We remove the polish of the past or from it. I suspect most of us living and working in the UK are not taught by schools about the role of British imperialists in determining what happened in and to Palestine. We most likely are not taught about past deals made by government officials, premised on utter disregard for Palestinian people, the Sykes-Picot treaty of 1916, the Balfour declaration signed on November 2 1917. I borrow the word disregard from others. Palestinian journalist Ramzy Baroud describes how he heard the name Balfour, as a child growing up in a Gaza refugee camp, because the anniversary of the declaration was a day of shared protest. He concludes: “While Balfour cannot be blamed for all the misfortunes that have befallen Palestinians since he communicated his brief but infamous letter, the notion that his ‘promise’ embodied – that of complete disregard of the aspirations of the Palestinian Arab people – is handed from one generation of British diplomats to the next, the same way that Palestinian resistance to colonialism is also spread across generations.” The late Palestinian scholar Edward Said described the Balfour Declaration thus “made by a European power … about a non-European territory … in a flat disregard of both the presence and wishes of the native majority resident in that territory.” In “Zionism from the Standpoint of its Victims,” Said summarises this history for us with characteristic precision, “Imperialism was the theory, colonialism the practice of changing the uselessly unoccupied territories of the world into useful new versions of the European metropolitan society. Everything in those territories that suggested waste, disorder, uncounted resources, was to be converted into productivity, order, taxable, potentially developed wealth.” He notes that the Zionist attitudes about “the Arab Palestinian natives” were “more than prepared for in the attitudes and the practices of British scholars, administrators, and experts who were officially involved in the exploitation and government of Palestine since the mid-nineteenth century.”
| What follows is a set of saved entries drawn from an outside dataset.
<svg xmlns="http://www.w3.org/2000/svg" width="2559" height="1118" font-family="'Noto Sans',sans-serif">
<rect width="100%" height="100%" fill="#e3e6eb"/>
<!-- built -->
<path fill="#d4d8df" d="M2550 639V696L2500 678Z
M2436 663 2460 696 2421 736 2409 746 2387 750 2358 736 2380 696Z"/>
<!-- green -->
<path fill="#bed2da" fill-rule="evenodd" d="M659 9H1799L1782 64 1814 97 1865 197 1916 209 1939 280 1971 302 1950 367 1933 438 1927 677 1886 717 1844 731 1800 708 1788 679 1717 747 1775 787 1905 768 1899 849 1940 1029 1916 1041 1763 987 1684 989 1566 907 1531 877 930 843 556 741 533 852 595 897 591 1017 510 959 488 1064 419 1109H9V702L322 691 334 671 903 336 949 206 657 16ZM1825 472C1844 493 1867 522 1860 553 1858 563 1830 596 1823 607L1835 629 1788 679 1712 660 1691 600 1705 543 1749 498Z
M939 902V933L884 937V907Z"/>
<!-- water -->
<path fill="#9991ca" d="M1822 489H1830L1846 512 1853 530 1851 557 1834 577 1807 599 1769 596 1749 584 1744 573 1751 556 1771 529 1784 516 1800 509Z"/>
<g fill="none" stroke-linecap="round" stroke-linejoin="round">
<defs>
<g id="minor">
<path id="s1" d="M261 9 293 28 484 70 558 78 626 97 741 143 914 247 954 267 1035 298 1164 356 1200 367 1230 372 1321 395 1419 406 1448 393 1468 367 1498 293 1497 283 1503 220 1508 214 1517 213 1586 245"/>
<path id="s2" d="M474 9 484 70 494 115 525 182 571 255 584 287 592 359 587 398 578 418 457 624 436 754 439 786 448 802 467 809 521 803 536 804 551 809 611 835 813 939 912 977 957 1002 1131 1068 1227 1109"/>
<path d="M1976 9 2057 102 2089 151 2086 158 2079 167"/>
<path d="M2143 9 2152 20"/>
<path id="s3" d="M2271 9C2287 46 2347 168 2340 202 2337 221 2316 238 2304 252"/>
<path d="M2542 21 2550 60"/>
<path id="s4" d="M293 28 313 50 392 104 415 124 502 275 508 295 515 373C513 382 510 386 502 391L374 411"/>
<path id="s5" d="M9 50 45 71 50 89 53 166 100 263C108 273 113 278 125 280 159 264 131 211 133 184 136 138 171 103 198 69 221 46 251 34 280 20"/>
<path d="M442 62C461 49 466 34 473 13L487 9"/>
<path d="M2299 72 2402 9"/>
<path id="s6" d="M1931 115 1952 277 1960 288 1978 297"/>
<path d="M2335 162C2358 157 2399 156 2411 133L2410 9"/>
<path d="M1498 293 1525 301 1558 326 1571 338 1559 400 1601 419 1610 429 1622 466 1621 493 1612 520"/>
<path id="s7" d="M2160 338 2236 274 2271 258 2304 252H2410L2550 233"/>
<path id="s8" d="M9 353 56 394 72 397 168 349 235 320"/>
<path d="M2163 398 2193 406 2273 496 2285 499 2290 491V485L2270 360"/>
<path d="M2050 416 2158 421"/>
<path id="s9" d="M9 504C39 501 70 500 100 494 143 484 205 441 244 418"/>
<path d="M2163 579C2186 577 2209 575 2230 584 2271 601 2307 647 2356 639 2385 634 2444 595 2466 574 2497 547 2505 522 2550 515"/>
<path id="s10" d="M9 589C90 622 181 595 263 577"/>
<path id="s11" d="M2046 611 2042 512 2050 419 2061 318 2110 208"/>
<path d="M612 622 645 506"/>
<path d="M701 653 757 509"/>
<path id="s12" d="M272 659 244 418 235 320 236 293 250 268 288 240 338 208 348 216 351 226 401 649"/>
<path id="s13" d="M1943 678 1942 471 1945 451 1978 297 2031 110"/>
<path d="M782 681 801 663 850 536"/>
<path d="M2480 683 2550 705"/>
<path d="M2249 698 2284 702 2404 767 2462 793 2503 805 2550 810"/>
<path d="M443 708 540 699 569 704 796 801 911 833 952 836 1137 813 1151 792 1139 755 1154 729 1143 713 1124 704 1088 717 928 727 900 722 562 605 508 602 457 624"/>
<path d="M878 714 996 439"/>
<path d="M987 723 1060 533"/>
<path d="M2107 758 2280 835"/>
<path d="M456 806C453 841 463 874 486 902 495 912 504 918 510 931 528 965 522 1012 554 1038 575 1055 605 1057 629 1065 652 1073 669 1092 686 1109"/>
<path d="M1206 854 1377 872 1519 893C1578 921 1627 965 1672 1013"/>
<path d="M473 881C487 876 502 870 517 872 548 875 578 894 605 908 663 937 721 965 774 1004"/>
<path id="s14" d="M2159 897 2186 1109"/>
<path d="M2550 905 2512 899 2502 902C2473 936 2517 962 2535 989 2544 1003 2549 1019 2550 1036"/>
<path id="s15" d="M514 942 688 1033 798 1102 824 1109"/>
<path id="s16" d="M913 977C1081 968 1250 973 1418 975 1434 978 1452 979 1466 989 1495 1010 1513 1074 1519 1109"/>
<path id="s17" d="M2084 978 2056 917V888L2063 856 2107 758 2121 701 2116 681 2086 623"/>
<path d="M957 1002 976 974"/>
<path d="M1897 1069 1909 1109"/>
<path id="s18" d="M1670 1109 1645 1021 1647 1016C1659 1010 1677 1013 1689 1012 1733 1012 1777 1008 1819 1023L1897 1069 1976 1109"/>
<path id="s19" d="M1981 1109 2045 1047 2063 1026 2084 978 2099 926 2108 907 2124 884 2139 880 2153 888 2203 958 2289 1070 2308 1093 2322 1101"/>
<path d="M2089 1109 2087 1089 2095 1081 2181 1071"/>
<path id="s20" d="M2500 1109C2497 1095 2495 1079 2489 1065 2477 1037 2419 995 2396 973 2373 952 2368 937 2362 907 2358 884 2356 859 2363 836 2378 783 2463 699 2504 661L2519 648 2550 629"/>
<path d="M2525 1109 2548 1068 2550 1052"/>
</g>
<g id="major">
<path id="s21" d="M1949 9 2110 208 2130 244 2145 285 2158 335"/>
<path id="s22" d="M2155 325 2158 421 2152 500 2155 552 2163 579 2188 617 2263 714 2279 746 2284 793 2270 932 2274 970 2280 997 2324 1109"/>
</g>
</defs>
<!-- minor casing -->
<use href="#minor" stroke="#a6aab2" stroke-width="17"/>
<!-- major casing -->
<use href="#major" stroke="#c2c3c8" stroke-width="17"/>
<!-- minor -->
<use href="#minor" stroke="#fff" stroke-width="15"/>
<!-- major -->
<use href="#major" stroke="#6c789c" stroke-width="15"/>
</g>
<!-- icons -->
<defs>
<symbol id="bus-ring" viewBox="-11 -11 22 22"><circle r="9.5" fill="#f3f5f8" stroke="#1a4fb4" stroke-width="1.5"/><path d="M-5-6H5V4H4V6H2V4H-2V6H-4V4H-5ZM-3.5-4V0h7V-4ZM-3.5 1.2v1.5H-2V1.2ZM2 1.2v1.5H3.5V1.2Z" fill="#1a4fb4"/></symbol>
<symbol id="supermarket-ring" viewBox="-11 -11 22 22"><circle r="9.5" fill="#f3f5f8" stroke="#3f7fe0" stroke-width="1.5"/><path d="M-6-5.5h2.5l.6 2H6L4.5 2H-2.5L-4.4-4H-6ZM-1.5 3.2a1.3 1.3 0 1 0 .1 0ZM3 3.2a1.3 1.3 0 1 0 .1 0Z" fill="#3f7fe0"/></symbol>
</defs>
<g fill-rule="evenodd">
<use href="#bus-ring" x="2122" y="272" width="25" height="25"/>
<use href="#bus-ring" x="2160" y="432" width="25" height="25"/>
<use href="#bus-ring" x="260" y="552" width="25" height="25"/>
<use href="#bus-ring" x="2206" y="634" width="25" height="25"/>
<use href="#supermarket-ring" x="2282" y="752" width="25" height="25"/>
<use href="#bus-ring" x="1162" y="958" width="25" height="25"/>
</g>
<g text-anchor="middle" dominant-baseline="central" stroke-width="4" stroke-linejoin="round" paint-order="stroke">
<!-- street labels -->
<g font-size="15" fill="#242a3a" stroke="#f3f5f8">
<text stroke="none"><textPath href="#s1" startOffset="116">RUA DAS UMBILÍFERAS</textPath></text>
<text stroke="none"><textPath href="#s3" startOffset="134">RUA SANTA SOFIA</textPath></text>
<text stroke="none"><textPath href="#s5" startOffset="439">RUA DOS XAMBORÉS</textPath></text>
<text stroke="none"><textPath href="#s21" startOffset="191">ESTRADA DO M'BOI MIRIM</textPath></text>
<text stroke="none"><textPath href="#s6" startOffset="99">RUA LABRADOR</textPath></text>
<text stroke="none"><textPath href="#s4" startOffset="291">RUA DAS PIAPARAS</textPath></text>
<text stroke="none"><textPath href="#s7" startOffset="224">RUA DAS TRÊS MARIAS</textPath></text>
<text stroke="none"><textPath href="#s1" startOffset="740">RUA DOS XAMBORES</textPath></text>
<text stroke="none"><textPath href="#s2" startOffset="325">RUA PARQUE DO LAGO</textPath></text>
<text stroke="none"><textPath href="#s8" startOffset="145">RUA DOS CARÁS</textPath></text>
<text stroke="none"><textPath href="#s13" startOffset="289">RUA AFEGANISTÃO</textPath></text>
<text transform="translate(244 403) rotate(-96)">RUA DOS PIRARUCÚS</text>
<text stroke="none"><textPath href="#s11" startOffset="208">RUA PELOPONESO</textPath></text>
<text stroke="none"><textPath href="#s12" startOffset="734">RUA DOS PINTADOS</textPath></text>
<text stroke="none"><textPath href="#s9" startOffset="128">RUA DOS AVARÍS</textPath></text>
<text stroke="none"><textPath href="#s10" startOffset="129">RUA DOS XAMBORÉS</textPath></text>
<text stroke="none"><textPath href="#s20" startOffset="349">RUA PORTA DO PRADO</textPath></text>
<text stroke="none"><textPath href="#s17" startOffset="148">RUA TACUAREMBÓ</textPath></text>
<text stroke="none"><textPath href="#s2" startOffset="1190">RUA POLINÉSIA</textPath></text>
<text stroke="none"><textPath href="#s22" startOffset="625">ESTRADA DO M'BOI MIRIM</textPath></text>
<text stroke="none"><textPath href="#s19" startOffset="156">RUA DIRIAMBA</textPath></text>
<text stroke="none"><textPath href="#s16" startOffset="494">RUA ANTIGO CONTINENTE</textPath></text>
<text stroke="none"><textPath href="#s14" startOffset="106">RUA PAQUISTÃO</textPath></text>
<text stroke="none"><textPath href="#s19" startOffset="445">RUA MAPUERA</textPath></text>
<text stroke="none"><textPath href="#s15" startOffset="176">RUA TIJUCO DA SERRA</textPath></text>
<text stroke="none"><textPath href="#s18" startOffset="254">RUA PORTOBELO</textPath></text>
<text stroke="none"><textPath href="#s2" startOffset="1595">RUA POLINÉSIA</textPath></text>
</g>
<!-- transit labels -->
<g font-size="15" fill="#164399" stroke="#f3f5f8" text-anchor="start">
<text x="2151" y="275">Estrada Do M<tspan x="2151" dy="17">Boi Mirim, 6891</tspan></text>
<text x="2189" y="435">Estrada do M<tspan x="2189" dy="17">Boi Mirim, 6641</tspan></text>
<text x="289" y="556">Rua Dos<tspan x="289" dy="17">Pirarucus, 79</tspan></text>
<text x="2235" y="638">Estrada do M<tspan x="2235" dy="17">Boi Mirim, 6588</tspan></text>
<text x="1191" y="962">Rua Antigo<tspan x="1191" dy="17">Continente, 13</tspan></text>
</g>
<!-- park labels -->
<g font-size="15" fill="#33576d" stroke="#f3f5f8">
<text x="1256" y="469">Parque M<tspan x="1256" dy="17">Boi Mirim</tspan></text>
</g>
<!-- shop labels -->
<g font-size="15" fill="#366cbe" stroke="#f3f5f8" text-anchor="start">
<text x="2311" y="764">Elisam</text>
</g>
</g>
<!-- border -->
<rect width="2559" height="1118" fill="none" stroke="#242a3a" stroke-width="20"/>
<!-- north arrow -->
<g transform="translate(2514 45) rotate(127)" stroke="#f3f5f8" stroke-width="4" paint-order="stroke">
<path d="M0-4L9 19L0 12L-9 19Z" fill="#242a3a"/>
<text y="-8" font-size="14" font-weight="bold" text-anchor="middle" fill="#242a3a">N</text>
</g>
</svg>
When we hear how Palestinian people are being talked about now, it is history we hear, our history. “Human animals.” “Not a humanitarian crisis.” Not ethnic cleansing” because they are “not humans.” “Not civilians.”
A people as a target.
The violences committed by Hamas were barbaric. I deplore these actions, and mourn for lives stolen. But the brutality of those actions cannot be used to obscure the violence that came before them, nor the violence that has come after, how that brutality was used to justify more violence against a people already fighting against brutality. We have to refuse to shut the blinds on this history, the ongoing violence of settlement and displacement, how violence is used to remove Palestinian peoples from what they have left of their land. We need to see the violence of an open-air prison that is Gaza, of fences, and borders, and police. We need to see the violence of not having what you need, food, water, electricity, medical supplies. We need to see the violence of having nowhere to go, shelters, when bombs fall as well as the violence of bombs that fall. Or if we don’t see it, what we need to see, we commit ourselves to learning. Solidarity requires giving attention to what demands it, the violence of colonial occupation.
Killjoy Truth: We see in the violence that is seen, the violence that is not.
We see the violence of how people turn away from the violence, turn away from those who suffer the consequences. We will not turn away. Solidarity also means being willing to keep opening that door, to the hardest most painful truths, the violent colonial histories that are kept present, violence that is still.
I write this post also in deep admiration for Palestinian people, for your resilience and resistance, and with rage against the world that demands it.
#FreePalestine #KilljoySolidarity
Bravo.
Thanks for this post. It’s a story that needs to be told, over and over, till people start paying attention to it. And afterwards (if there ever is one) there will surely be more truths that need telling. I was one amongst many who fought against Apartheid in South Africa. But aluta continua, there too.